WORK REQUEST = Check every line below for the word "scope" and copy the ones that have it.
= Beginning of Section =
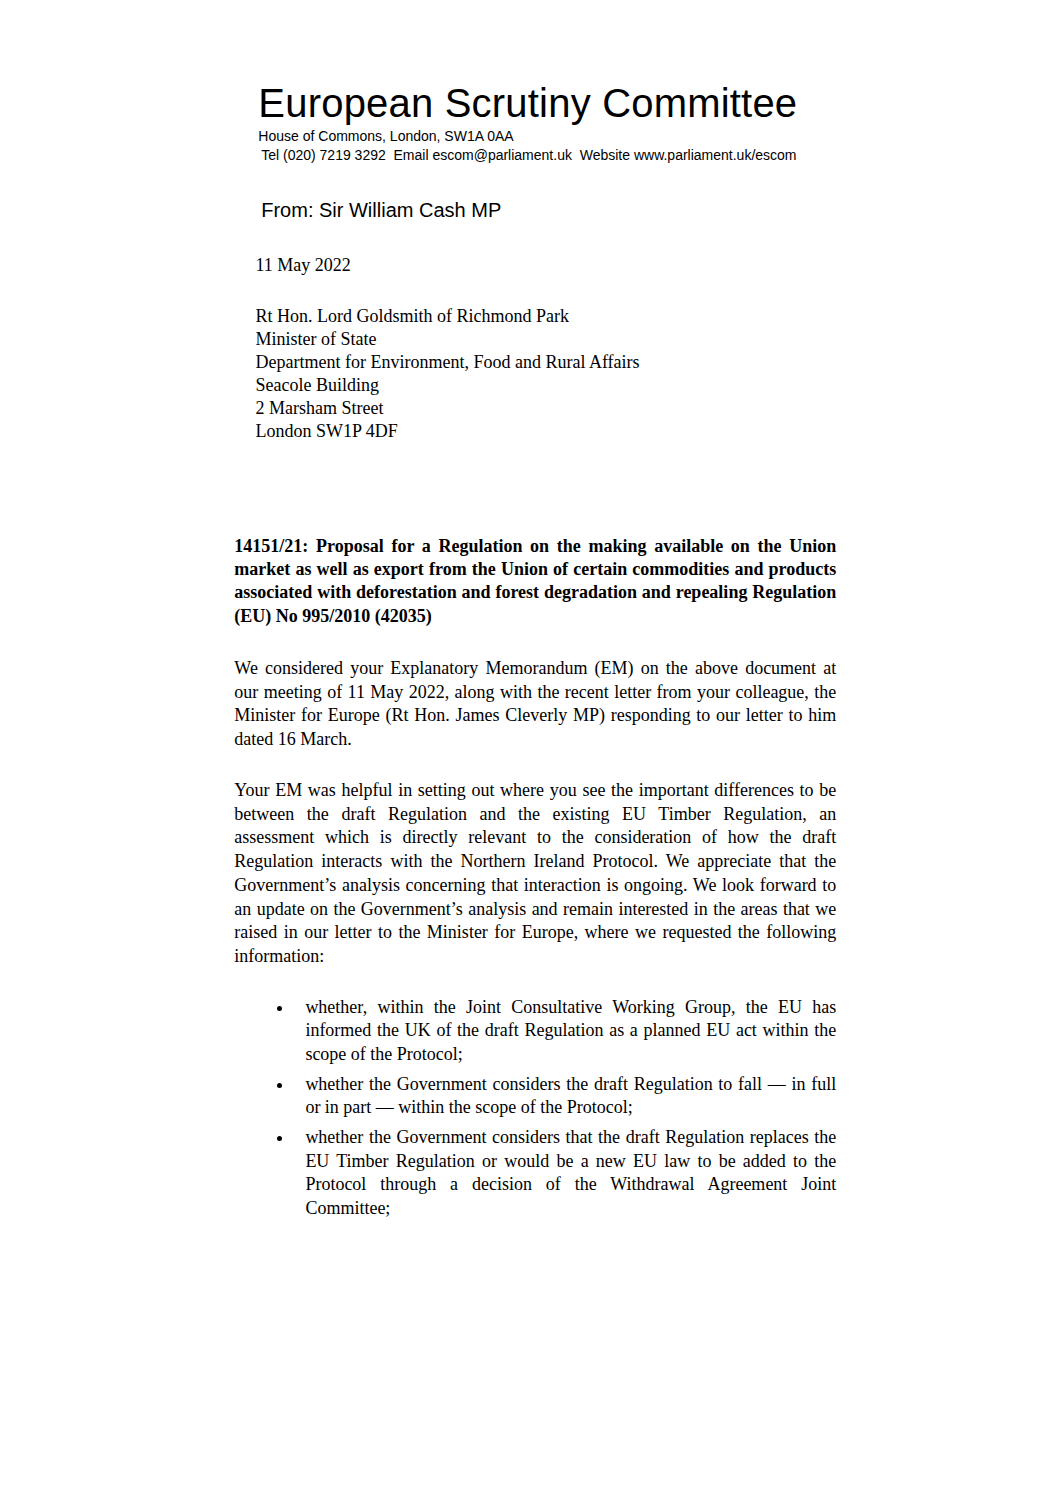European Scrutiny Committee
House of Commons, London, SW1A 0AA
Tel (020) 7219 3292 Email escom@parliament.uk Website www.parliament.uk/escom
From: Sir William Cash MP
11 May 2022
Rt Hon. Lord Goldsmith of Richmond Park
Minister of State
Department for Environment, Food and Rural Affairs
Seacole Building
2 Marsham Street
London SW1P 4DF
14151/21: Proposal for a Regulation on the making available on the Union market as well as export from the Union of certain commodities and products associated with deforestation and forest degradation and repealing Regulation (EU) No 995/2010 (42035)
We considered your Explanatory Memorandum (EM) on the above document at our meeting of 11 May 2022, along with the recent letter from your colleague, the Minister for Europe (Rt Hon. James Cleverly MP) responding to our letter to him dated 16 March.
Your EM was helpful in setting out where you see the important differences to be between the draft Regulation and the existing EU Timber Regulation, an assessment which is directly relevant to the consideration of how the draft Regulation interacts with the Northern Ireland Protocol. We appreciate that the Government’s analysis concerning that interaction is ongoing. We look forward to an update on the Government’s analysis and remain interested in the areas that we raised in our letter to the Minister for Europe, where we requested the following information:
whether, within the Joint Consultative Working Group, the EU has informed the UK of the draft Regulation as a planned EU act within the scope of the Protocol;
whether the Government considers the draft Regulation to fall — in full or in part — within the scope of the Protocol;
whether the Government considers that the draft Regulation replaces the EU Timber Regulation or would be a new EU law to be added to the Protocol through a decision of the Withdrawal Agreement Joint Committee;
= End of Section =
TASK RESPONSE =
whether, within the Joint Consultative Working Group, the EU has informed the UK of the draft Regulation as a planned EU act within the scope of the Protocol;
whether the Government considers the draft Regulation to fall — in full or in part — within the scope of the Protocol;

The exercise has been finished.